Exercise objective
Set down each line of the data below exactly as it stands, dropping the pictures.
(Beginning of Data to use)
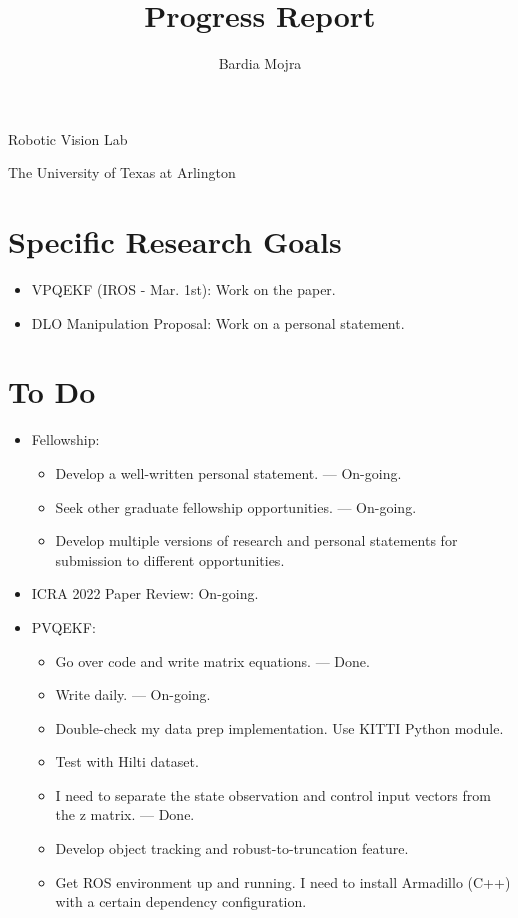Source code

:\documentclass[11pt]{article}
\title{Progress Report}
\author{Bardia Mojra}
\begin{document}
\maketitle
\thispagestyle{empty}

\bigskip
\bigskip
\begin{center}
      Robotic Vision Lab
\end{center}

\begin{center}
      The University of Texas at Arlington
\end{center}

\newpage

\section{Specific Research Goals}
\begin{itemize}
      \item VPQEKF (IROS - Mar. 1st): Work on the paper.
      \item DLO Manipulation Proposal: Work on a personal statement.
\end{itemize}

\section{To Do}
\begin{itemize}
  \item Fellowship:
  \begin{itemize}
      \item Develop a well-written personal statement. --- On-going.
      \item Seek other graduate fellowship opportunities. --- On-going.
      \item Develop multiple versions of research and personal statements for
      submission to different opportunities.
  \end{itemize}
  \item ICRA 2022 Paper Review: On-going.
  \item PVQEKF:
  \begin{itemize}
      \item Go over code and write matrix equations. --- Done.
      \item Write daily. --- On-going.
      \item Double-check my data prep implementation. Use KITTI Python module.
      \item Test with Hilti dataset.
      \item I need to separate the state observation and control input vectors from the z matrix. --- Done.
      \item Develop object tracking and robust-to-truncation feature.
      \item Get ROS environment up and running. I need to install Armadillo (C++) with a certain dependency configuration.
  \end{itemize}
\end{itemize}
\end{document}
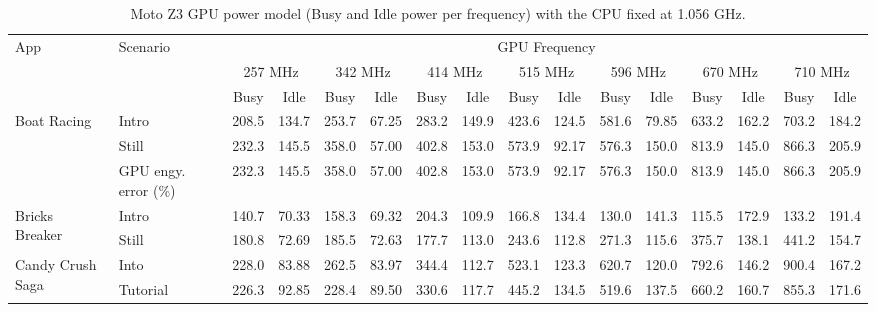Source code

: 
\begin{table*}[tp]
{\footnotesize
    \centering
    \caption{Moto Z3 GPU power model (Busy and Idle power per frequency) with the CPU fixed at 1.056 GHz.}
    \vspace{-0.1in}
    \begin{tabular}{|p{11.5mm}|p{22mm}|c|c|c|c|c|c|c|c|c|c|c|c|c|c|}
    \hline
    App & Scenario & \multicolumn{14}{c|}{GPU Frequency} \\
    \cline{3-16}
     &  & \multicolumn{2}{c|}{257 MHz} & \multicolumn{2}{c|}{342 MHz} & \multicolumn{2}{c|}{414 MHz} & \multicolumn{2}{c|}{515 MHz} & \multicolumn{2}{c|}{596 MHz} & \multicolumn{2}{c|}{670 MHz} & \multicolumn{2}{c|}{710 MHz} \\
     \cline{3-16}
     & & Busy & Idle & Busy & Idle & Busy & Idle & Busy & Idle & Busy & Idle & Busy & Idle & Busy & Idle \\
    \hline
       \multirow{3}{11mm}{Boat Racing}  & Intro & 208.5 & 134.7 & 253.7 & 67.25 & 283.2 & 149.9 & 423.6 & 124.5 & 581.6 & 79.85 & 633.2 & 162.2 & 703.2 & 184.2 \\
       \cline{2-16}
        & Still & 232.3 & 145.5 & 358.0 & 57.00 & 402.8 & 153.0 & 573.9 & 92.17 & 576.3 & 150.0 & 813.9 & 145.0 & 866.3 & 205.9 \\
         
         & GPU engy. error (\%) & 232.3 & 145.5 & 358.0 & 57.00 & 402.8 & 153.0 & 573.9 & 92.17 & 576.3 & 150.0 & 813.9 & 145.0 & 866.3 & 205.9 \\
         
         \hline
        \multirow{2}{11mm}{Bricks Breaker}  & Intro & 140.7 & 70.33 & 158.3 & 69.32 & 204.3 & 109.9 & 166.8 & 134.4 & 130.0 & 141.3 & 115.5 & 172.9 & 133.2 & 191.4 \\
       \cline{2-16}
         & Still & 180.8 & 72.69 & 185.5 & 72.63 & 177.7 & 113.0 & 243.6 & 112.8 & 271.3 & 115.6 & 375.7 & 138.1 & 441.2 & 154.7 \\
         \hline
        \multirow{2}{13mm}{Candy Crush Saga}  & Into & 228.0 & 83.88 & 262.5 & 83.97 & 344.4 & 112.7 & 523.1 & 123.3 & 620.7 & 120.0 & 792.6 & 146.2 & 900.4 & 167.2 \\
        \cline{2-16}
         & Tutorial & 226.3 & 92.85 & 228.4 & 89.50 & 330.6 & 117.7 & 445.2 & 134.5 & 519.6 & 137.5 & 660.2 & 160.7 & 855.3 & 171.6 \\
         \hline
    \end{tabular}
    \label{tab:gpumodel_motoz3}
    \vspace{-0.1in}
    }
\end{table*}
(End of Data to use)
Response to this task
Source code

:\documentclass[11pt]{article}
\title{Progress Report}
\author{Bardia Mojra}
\begin{document}
\maketitle
\thispagestyle{empty}

\bigskip
\bigskip
\begin{center}
      Robotic Vision Lab
\end{center}

\begin{center}
      The University of Texas at Arlington
\end{center}

\newpage

\section{Specific Research Goals}
\begin{itemize}
      \item VPQEKF (IROS - Mar. 1st): Work on the paper.
      \item DLO Manipulation Proposal: Work on a personal statement.
\end{itemize}

\section{To Do}
\begin{itemize}
  \item Fellowship:
  \begin{itemize}
      \item Develop a well-written personal statement. --- On-going.
      \item Seek other graduate fellowship opportunities. --- On-going.
      \item Develop multiple versions of research and personal statements for
      submission to different opportunities.
  \end{itemize}
  \item ICRA 2022 Paper Review: On-going.
  \item PVQEKF:
  \begin{itemize}
      \item Go over code and write matrix equations. --- Done.
      \item Write daily. --- On-going.
      \item Double-check my data prep implementation. Use KITTI Python module.
      \item Test with Hilti dataset.
      \item I need to separate the state observation and control input vectors from the z matrix. --- Done.
      \item Develop object tracking and robust-to-truncation feature.
      \item Get ROS environment up and running. I need to install Armadillo (C++) with a certain dependency configuration.
  \end{itemize}
\end{itemize}
\end{document}
Source code

: 
\begin{table*}[tp]
{\footnotesize
    \centering
    \caption{Moto Z3 GPU power model (Busy and Idle power per frequency) with the CPU fixed at 1.056 GHz.}
    \vspace{-0.1in}
    \begin{tabular}{|p{11.5mm}|p{22mm}|c|c|c|c|c|c|c|c|c|c|c|c|c|c|}
    \hline
    App & Scenario & \multicolumn{14}{c|}{GPU Frequency} \\
    \cline{3-16}
     &  & \multicolumn{2}{c|}{257 MHz} & \multicolumn{2}{c|}{342 MHz} & \multicolumn{2}{c|}{414 MHz} & \multicolumn{2}{c|}{515 MHz} & \multicolumn{2}{c|}{596 MHz} & \multicolumn{2}{c|}{670 MHz} & \multicolumn{2}{c|}{710 MHz} \\
     \cline{3-16}
     & & Busy & Idle & Busy & Idle & Busy & Idle & Busy & Idle & Busy & Idle & Busy & Idle & Busy & Idle \\
    \hline
       \multirow{3}{11mm}{Boat Racing}  & Intro & 208.5 & 134.7 & 253.7 & 67.25 & 283.2 & 149.9 & 423.6 & 124.5 & 581.6 & 79.85 & 633.2 & 162.2 & 703.2 & 184.2 \\
       \cline{2-16}
        & Still & 232.3 & 145.5 & 358.0 & 57.00 & 402.8 & 153.0 & 573.9 & 92.17 & 576.3 & 150.0 & 813.9 & 145.0 & 866.3 & 205.9 \\
         
         & GPU engy. error (\%) & 232.3 & 145.5 & 358.0 & 57.00 & 402.8 & 153.0 & 573.9 & 92.17 & 576.3 & 150.0 & 813.9 & 145.0 & 866.3 & 205.9 \\
         
         \hline
        \multirow{2}{11mm}{Bricks Breaker}  & Intro & 140.7 & 70.33 & 158.3 & 69.32 & 204.3 & 109.9 & 166.8 & 134.4 & 130.0 & 141.3 & 115.5 & 172.9 & 133.2 & 191.4 \\
       \cline{2-16}
         & Still & 180.8 & 72.69 & 185.5 & 72.63 & 177.7 & 113.0 & 243.6 & 112.8 & 271.3 & 115.6 & 375.7 & 138.1 & 441.2 & 154.7 \\
         \hline
        \multirow{2}{13mm}{Candy Crush Saga}  & Into & 228.0 & 83.88 & 262.5 & 83.97 & 344.4 & 112.7 & 523.1 & 123.3 & 620.7 & 120.0 & 792.6 & 146.2 & 900.4 & 167.2 \\
        \cline{2-16}
         & Tutorial & 226.3 & 92.85 & 228.4 & 89.50 & 330.6 & 117.7 & 445.2 & 134.5 & 519.6 & 137.5 & 660.2 & 160.7 & 855.3 & 171.6 \\
         \hline
    \end{tabular}
    \label{tab:gpumodel_motoz3}
    \vspace{-0.1in}
    }
\end{table*}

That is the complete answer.